I know nothing about the pressures of being a grad student in an intensive field. I haven’t personally walked through the history she’s experienced. I’m not faced with the difficult choices she’s had to make. But I know how to nurture. Raising a lot of kids over the last 16 years has made me really good at that. It’s a gift I can offer, not just to little ones who need a temporary or permanent home, but to anyone God has called me to love.

This friendship doesn’t get me the public recognition of foster care. It doesn’t make people want to go out to coffee to talk about how their family could be doing what we’ve done. It has mostly flown under the radar and nobody has known all of the blessed hours we’ve spent together, the worried nights about how she was doing, the fun family outings that included this extra honorary family member. Loving an adult that needs what your family can offer is very different from taking in or birthing another child, but there’s also so much that’s the same.

It’s about nurture. It’s about structure. It’s about healthy boundaries, failures, forgiveness, working through hard times, and experiencing joys together. It’s about growth on all sides.

For those of us with crazy, chaotic families, it’s easy to feel like we have nothing to offer the single person in our church. We’re too much and too overwhelming. But what if the warm, exciting, noisy tearful, joyful family experience is just what somebody needs? What if our desire to give love and nurture is meant to be used not just on our children, but as a gift we can give others in our circle? What if we took our ache at no longer having little ones and turned it into a curiosity about who needs exactly what we have to give?

Opening up your home, family and heart that way is not without risks. It’s not without difficult moments. But it’s also one of the most rewarding things I’ve been blessed to do.
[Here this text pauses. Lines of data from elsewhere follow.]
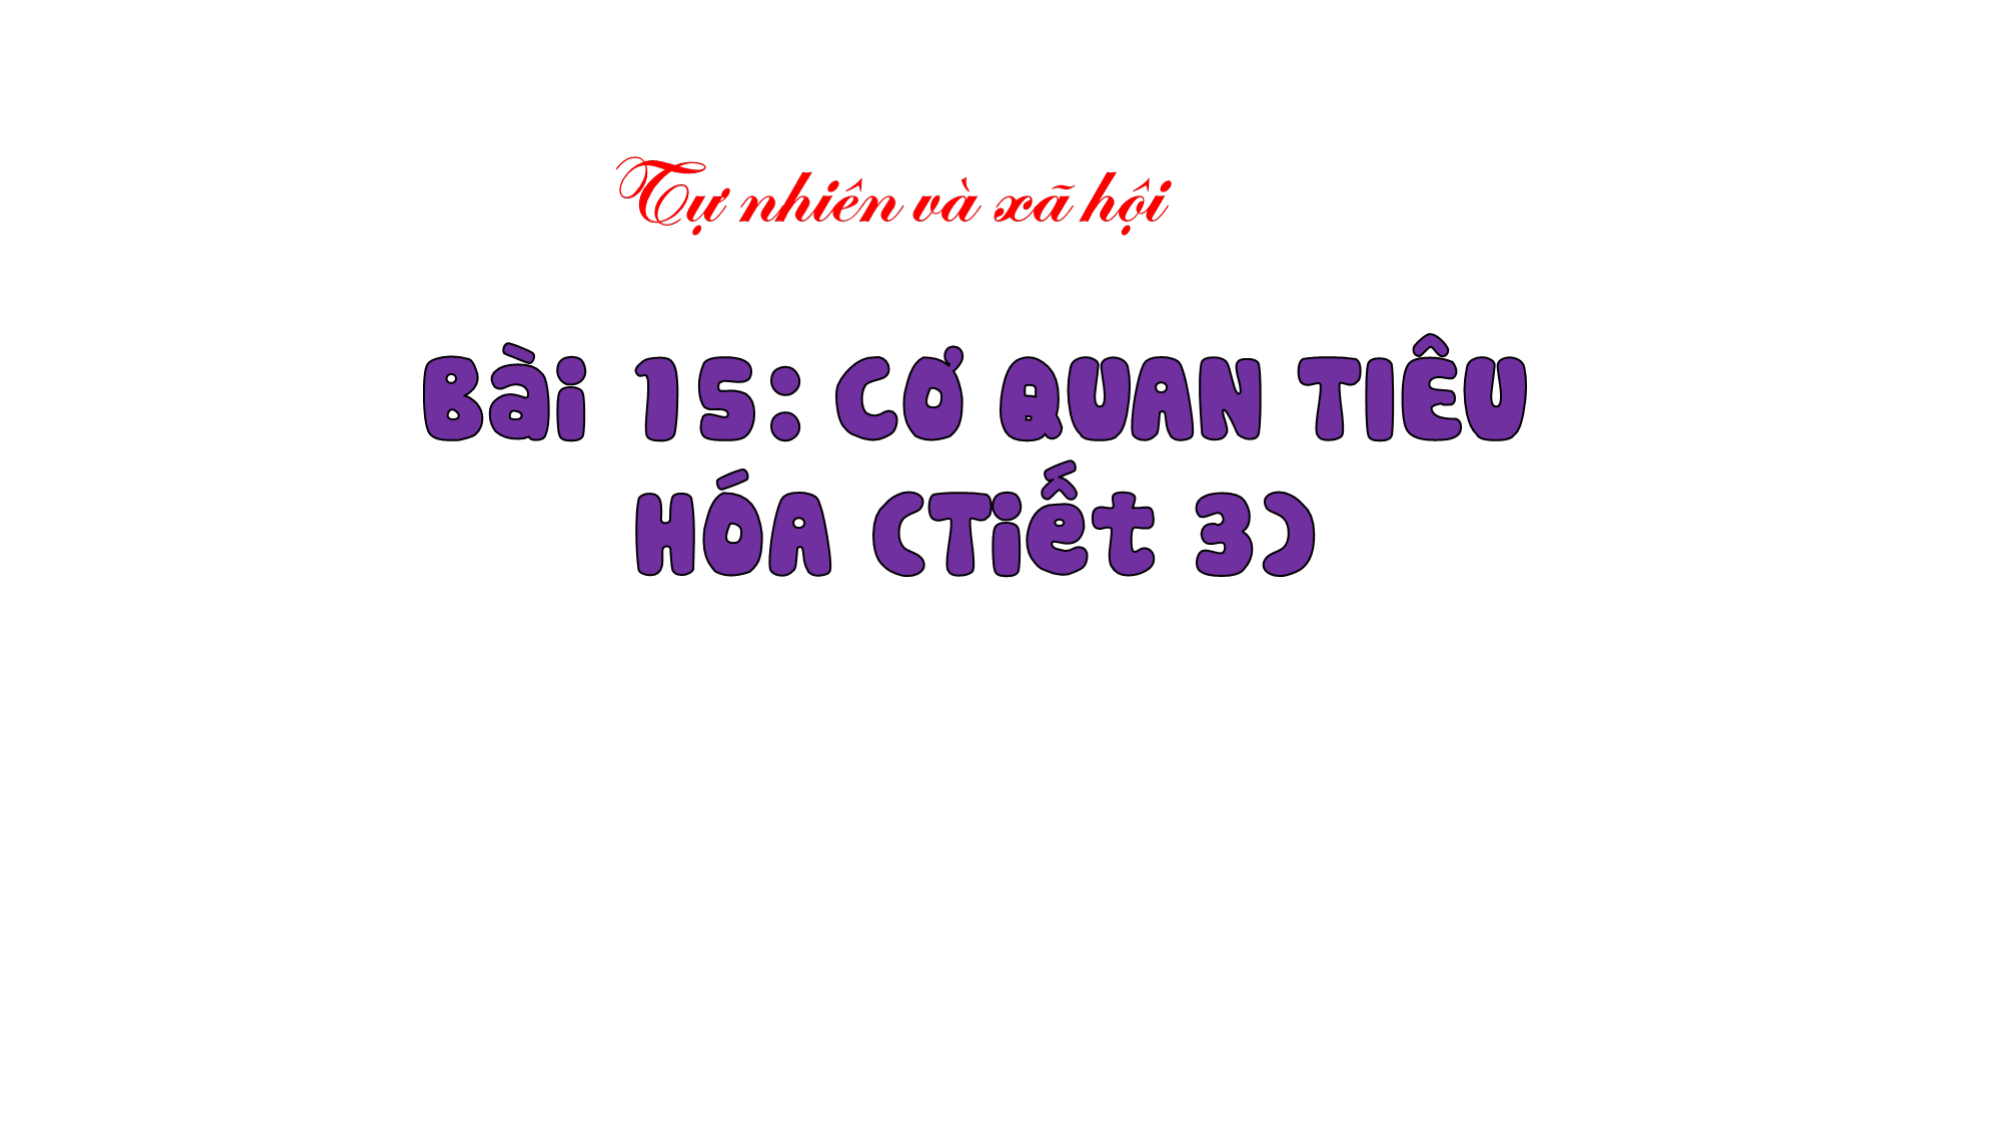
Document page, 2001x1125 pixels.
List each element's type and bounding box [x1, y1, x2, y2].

picture [407, 315, 1549, 604]
picture [548, 112, 1261, 306]
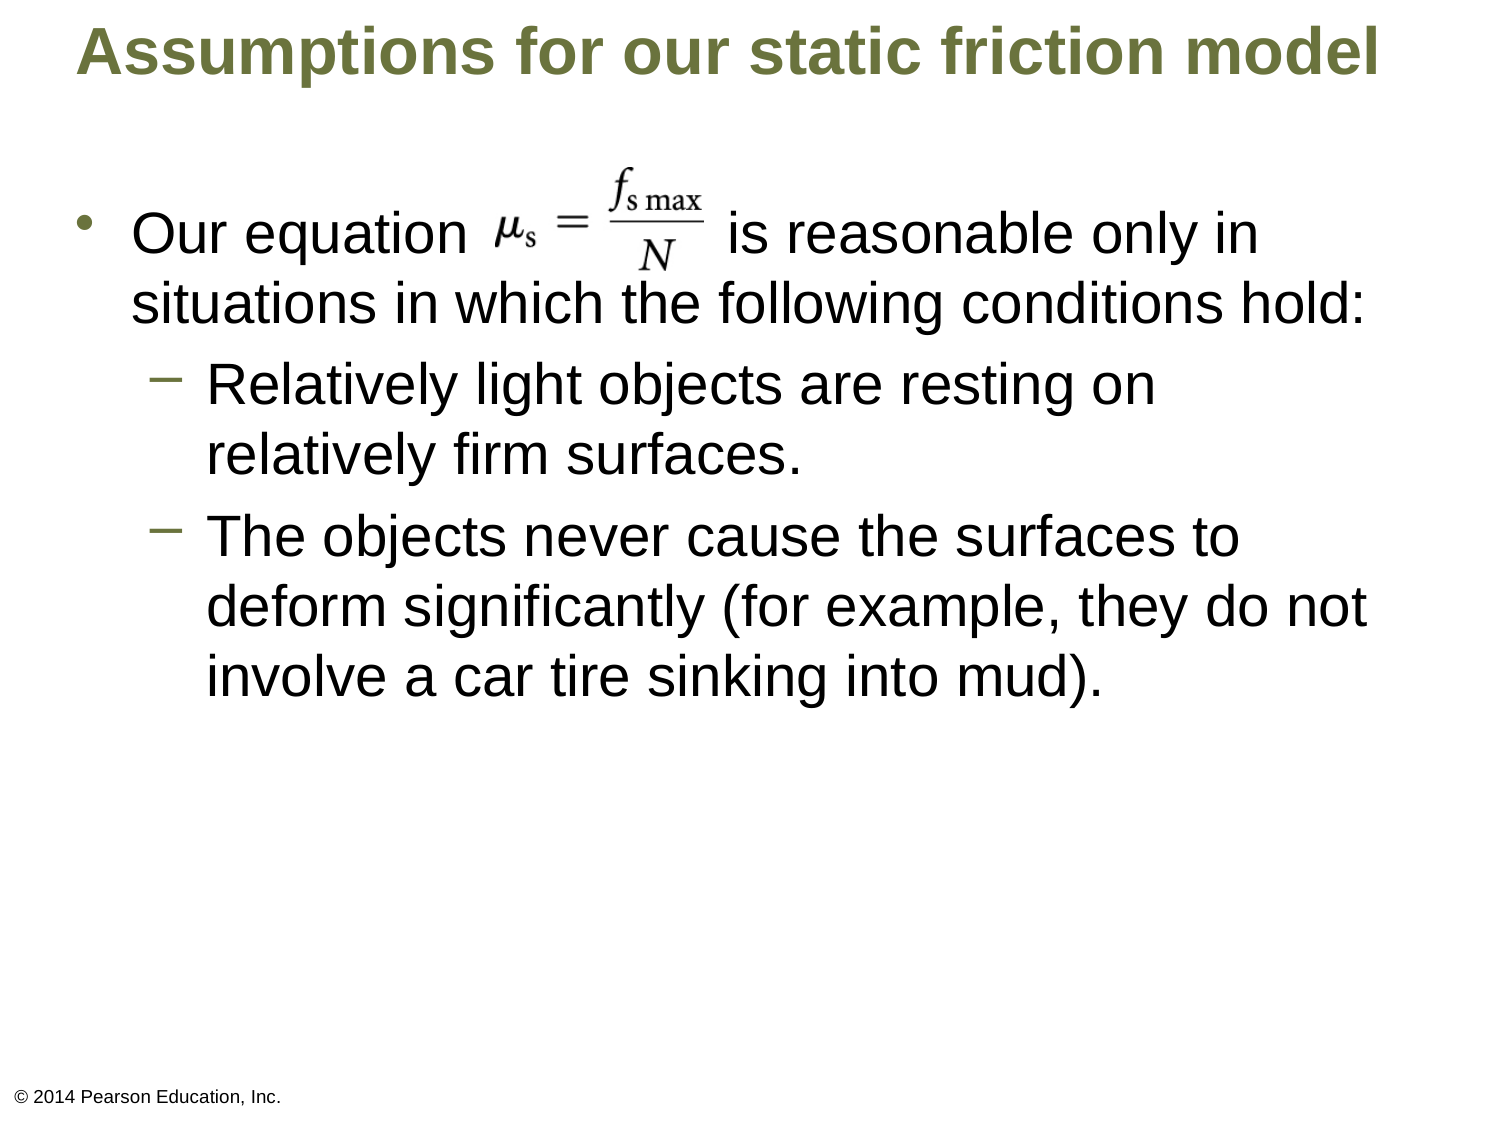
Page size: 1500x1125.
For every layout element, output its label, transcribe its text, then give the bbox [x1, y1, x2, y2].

list Our equation is reasonable only in situations in which the following conditions hold: Relatively light objects are resting on relatively firm surfaces. The objects never cause the surfaces to deform significantly (for example, they do not involve a car tire sinking into mud). [59, 187, 1410, 1025]
footer © 2014 Pearson Education, Inc. [14, 1084, 900, 1115]
picture [494, 167, 704, 271]
title Assumptions for our static friction model [0, 0, 1500, 96]
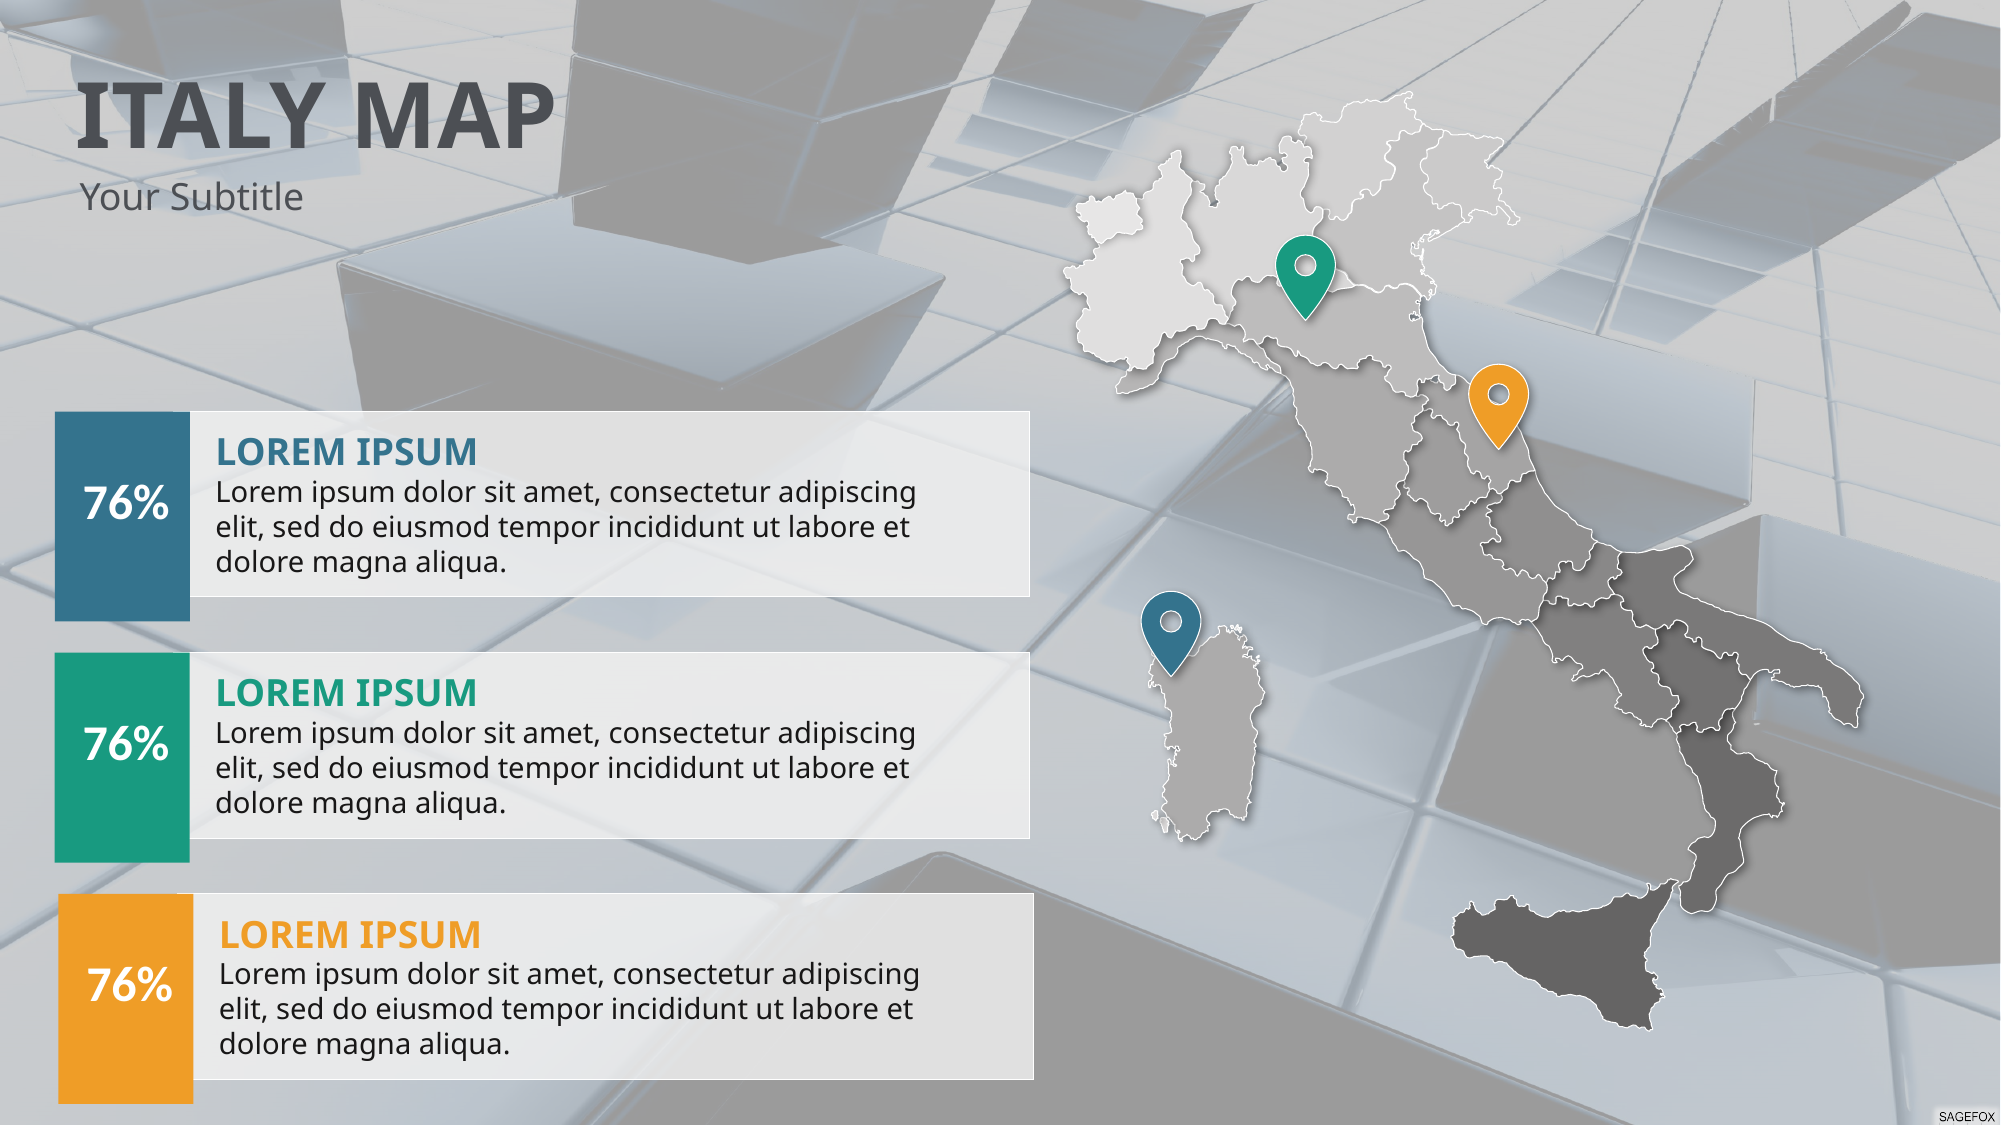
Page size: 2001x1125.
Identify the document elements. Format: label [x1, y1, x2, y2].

text_box [1076, 190, 1143, 244]
text_box [54, 652, 1030, 863]
text_box [1468, 364, 1529, 450]
text_box [1324, 123, 1465, 301]
picture [1936, 1111, 1997, 1125]
text_box [1063, 150, 1229, 371]
text_box [1730, 720, 1736, 733]
text_box [1558, 544, 1623, 607]
text_box [1432, 377, 1535, 494]
text_box [1238, 284, 1456, 398]
text_box [1148, 624, 1265, 842]
text_box [1450, 878, 1679, 1032]
text_box [1622, 545, 1864, 728]
text_box [54, 411, 1030, 622]
text_box [1274, 351, 1429, 523]
text_box [58, 893, 1034, 1104]
text_box [1657, 633, 1748, 734]
text_box [1298, 91, 1424, 221]
text_box [1387, 505, 1548, 625]
text_box [1538, 598, 1680, 728]
text_box [1421, 130, 1520, 226]
text_box [1141, 591, 1201, 644]
text_box [1499, 480, 1598, 580]
text_box [1206, 332, 1281, 374]
text_box [60, 49, 1020, 227]
text_box [1275, 235, 1336, 321]
text_box [1115, 339, 1192, 394]
text_box [1192, 136, 1323, 307]
text_box [1410, 422, 1488, 526]
text_box [1676, 735, 1785, 914]
text_box [1342, 274, 1356, 289]
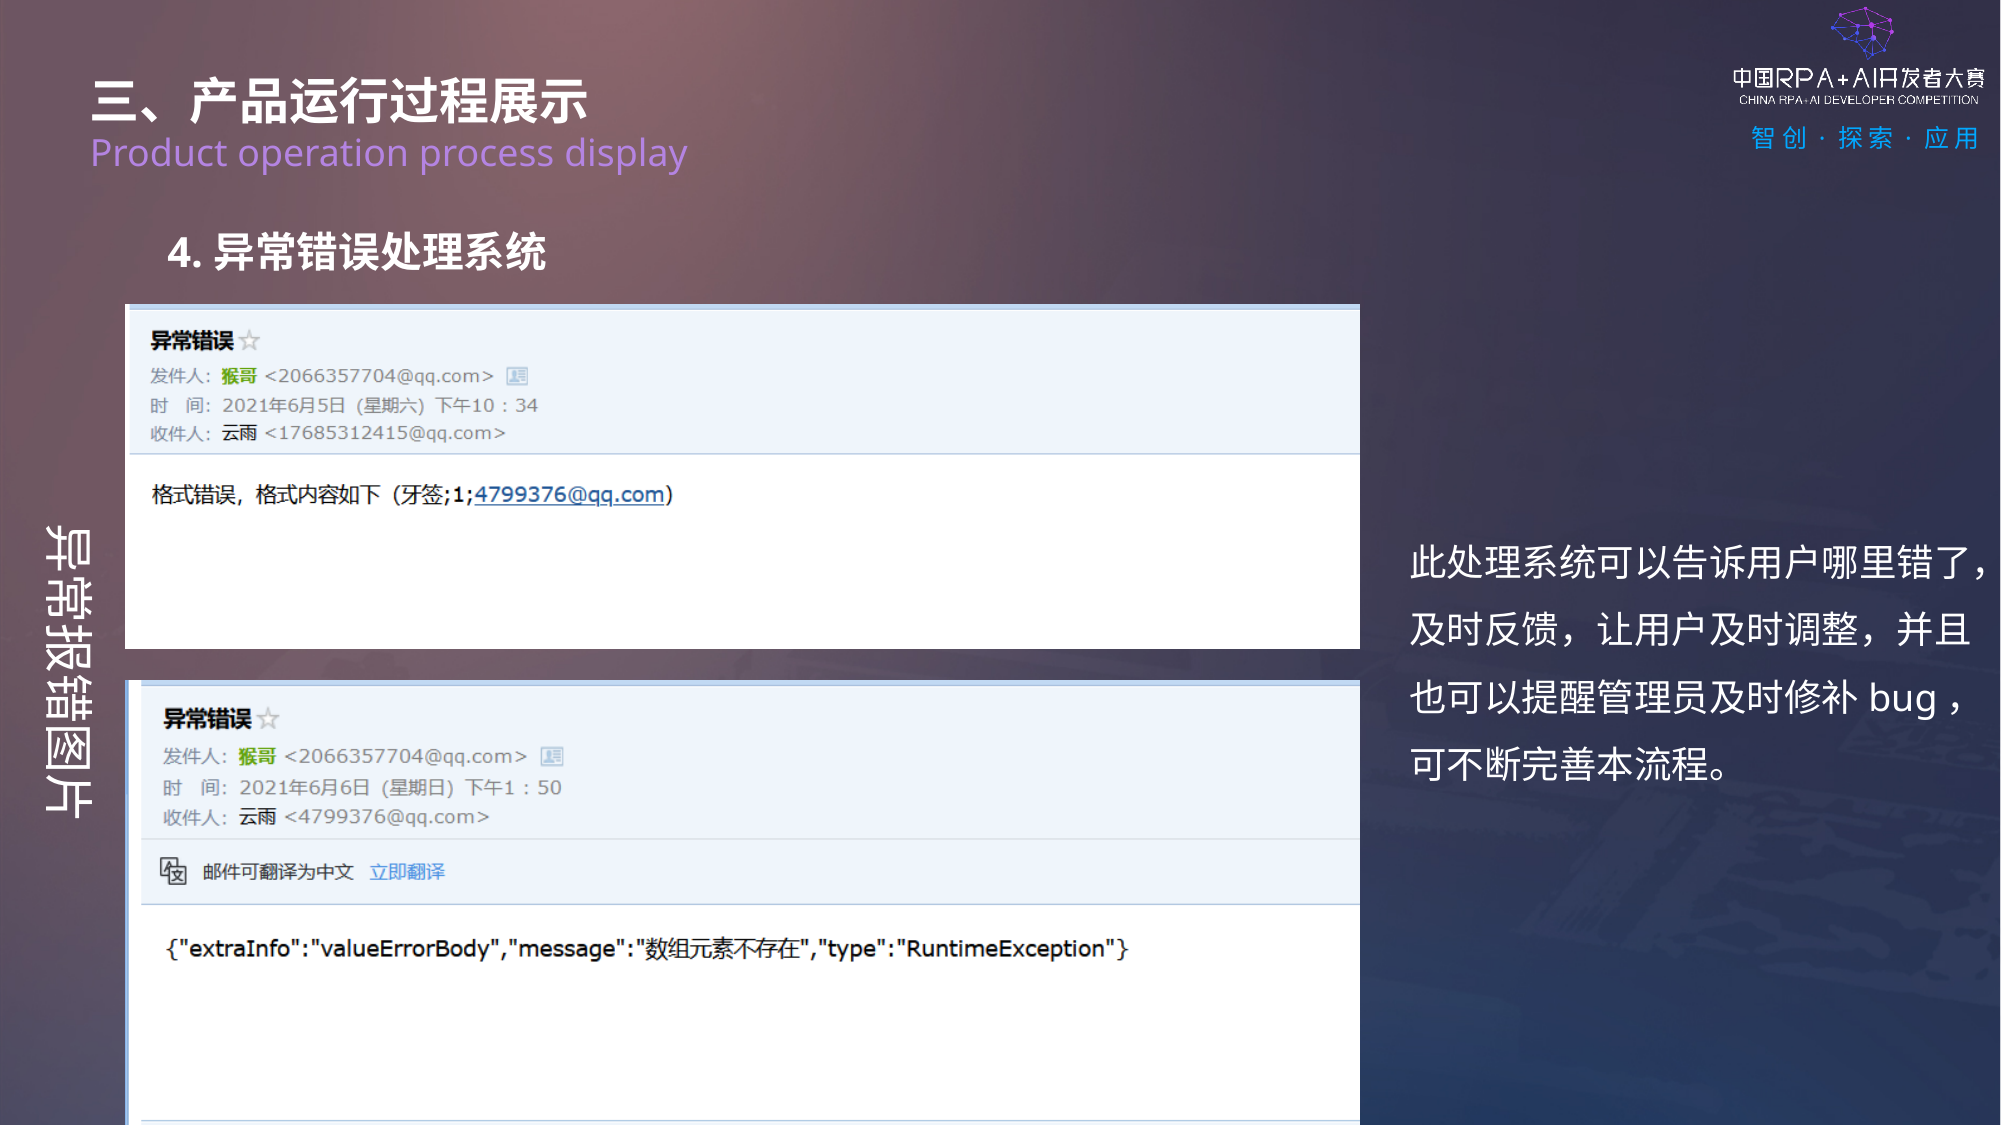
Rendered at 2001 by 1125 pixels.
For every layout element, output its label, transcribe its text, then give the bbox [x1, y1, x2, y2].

picture [0, 0, 2001, 1125]
text_box 异常报错图片 [0, 508, 108, 896]
text_box 4.异常错误处理系统 [152, 218, 1333, 283]
text_box 此处理系统可以告诉用户哪里错了，及时反馈，让用户及时调整，并且也可以提醒管理员及时修补bug，可不断完善本流程。 [1394, 508, 2000, 794]
text_box 三、产品运行过程展示 Product operation process display [75, 61, 1120, 182]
This is someone who doesn’t have to love me, isn’t preprogramed through years of relationship to trust me, doesn’t owe me anything. And yet, she chooses me. She chooses our family, even when it’s hard. By working through her own trauma honestly, she becomes an example to my children of resilience, humility, and faithfulness.

My heart will always be pulled towards the little ones, the voiceless, the ones who can’t advocate for themselves. But now my eyes are opened towards the needs of those who didn’t get what they needed during those early years for whatever reason. Even when I feel out of my depth and out of my mind to consider joining someone on their healing journey, I’ve seen how God can use exactly what I have to offer. I think that’s what it means to be the Body of Christ. I think that’s what the church is supposed to do. And I think when we do it, we become a light to the world around us.